Computing a linear combination of all reduced density matrices of a given pure state

Hi once again. Besides the function from QuantumOptics I manage with the help of a coworker to implement the following solution to the above issue. It uses the "parallel bit deposit and extract” instructions, which are part of BMI2. See this. This is the working code: it receives the reduced density matrix (2^nA x 2^nA) as well as another matrix ( 2^N x 2^N ) which is then modified:

function get_mask(rA::Vector{Int}, N::Int)
    mask = UInt64(0)
    for a in rA
        mask = mask | (1 << (N-a))
    end 
    return mask
end

pdep(x::UInt64, y::UInt64) = ccall("llvm.x86.bmi.pdep.64", llvmcall, UInt64, (UInt64, UInt64), x, y)

function embed_rdm(rho:: Matrix{ComplexF64}, N::Int, rA::Vector{Int}, rhoToModify::Matrix{ComplexF64})
    nA = length(rA)
    nB = N - nA;

    maskA = get_mask(rA, N);
    maskB = get_mask(setdiff(collect(1:N), rA), N)
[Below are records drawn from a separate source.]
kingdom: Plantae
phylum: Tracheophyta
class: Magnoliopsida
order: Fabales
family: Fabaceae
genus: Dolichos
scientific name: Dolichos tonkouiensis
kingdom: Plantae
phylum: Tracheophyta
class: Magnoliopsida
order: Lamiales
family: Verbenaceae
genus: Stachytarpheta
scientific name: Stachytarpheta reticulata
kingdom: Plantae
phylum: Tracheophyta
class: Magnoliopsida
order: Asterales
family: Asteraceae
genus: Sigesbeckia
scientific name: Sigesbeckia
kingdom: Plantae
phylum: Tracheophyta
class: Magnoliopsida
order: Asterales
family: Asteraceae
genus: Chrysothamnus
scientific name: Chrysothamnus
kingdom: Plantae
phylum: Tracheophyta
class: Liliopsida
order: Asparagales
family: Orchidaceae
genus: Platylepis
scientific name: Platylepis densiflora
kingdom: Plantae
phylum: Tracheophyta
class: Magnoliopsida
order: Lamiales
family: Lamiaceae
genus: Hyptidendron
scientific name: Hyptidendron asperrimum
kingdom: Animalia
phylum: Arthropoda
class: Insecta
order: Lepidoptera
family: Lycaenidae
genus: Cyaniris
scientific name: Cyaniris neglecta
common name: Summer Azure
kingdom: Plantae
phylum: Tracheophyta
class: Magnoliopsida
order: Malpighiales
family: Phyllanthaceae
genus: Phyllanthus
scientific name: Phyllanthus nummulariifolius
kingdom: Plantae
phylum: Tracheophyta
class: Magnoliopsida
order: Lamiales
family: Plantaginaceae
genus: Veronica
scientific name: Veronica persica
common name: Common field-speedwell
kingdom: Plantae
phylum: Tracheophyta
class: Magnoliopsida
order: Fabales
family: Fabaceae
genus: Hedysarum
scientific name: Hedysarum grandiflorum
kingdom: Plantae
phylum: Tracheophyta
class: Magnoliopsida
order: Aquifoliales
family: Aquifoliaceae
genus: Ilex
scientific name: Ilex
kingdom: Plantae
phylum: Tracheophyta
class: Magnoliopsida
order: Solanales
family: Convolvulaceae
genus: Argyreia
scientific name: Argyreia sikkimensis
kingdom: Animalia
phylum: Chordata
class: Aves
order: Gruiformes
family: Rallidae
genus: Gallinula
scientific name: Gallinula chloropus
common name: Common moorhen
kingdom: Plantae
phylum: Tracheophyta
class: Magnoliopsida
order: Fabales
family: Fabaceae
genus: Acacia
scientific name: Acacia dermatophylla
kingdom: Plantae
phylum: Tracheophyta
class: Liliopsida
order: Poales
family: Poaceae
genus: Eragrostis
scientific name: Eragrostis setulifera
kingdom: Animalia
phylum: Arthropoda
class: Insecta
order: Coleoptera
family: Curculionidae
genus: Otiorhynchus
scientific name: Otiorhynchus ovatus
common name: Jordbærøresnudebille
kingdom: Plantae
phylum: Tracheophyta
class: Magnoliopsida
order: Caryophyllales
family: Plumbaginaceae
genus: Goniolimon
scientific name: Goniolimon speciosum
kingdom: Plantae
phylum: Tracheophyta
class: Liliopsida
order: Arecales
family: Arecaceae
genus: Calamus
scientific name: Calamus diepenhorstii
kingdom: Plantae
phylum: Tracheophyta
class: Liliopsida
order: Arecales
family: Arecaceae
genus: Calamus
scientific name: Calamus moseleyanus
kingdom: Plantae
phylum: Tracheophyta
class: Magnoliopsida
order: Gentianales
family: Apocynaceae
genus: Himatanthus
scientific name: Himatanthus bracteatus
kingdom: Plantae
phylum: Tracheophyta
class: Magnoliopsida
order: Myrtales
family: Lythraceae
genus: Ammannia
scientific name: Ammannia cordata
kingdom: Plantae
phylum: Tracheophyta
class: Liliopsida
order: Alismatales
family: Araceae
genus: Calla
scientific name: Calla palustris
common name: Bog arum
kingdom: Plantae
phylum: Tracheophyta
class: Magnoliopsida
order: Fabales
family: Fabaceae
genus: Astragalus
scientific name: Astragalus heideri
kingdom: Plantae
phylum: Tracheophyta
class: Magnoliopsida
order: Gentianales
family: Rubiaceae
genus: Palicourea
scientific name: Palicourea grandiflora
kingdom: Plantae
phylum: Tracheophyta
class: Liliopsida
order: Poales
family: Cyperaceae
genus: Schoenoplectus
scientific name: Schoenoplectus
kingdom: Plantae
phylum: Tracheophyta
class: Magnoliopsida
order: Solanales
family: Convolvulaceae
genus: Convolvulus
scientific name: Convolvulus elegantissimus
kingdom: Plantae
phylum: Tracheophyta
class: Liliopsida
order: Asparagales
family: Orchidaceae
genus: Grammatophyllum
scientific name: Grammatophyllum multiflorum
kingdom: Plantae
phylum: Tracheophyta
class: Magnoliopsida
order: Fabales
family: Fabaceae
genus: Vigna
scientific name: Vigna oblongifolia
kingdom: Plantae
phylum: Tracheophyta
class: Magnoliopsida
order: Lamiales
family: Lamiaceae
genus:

    for iB in 0:(2^nB - 1)
        sB = pdep(UInt64(iB), maskB)
        for iA1 in 0:(2^nA - 1)
            sA1 = pdep(UInt64(iA1), maskA)
            for iA2 in 0:(2^nA - 1)
                sA2 = pdep(UInt64(iA2), maskA)
                rhoToModify[ (sB | sA1) + 1, (sB | sA2) + 1] += rho[iA1 + 1, iA2 + 1]/(2^nB)
            end
        end
    end
end

I hope is useful to someone. Thanks for all the help :slight_smile: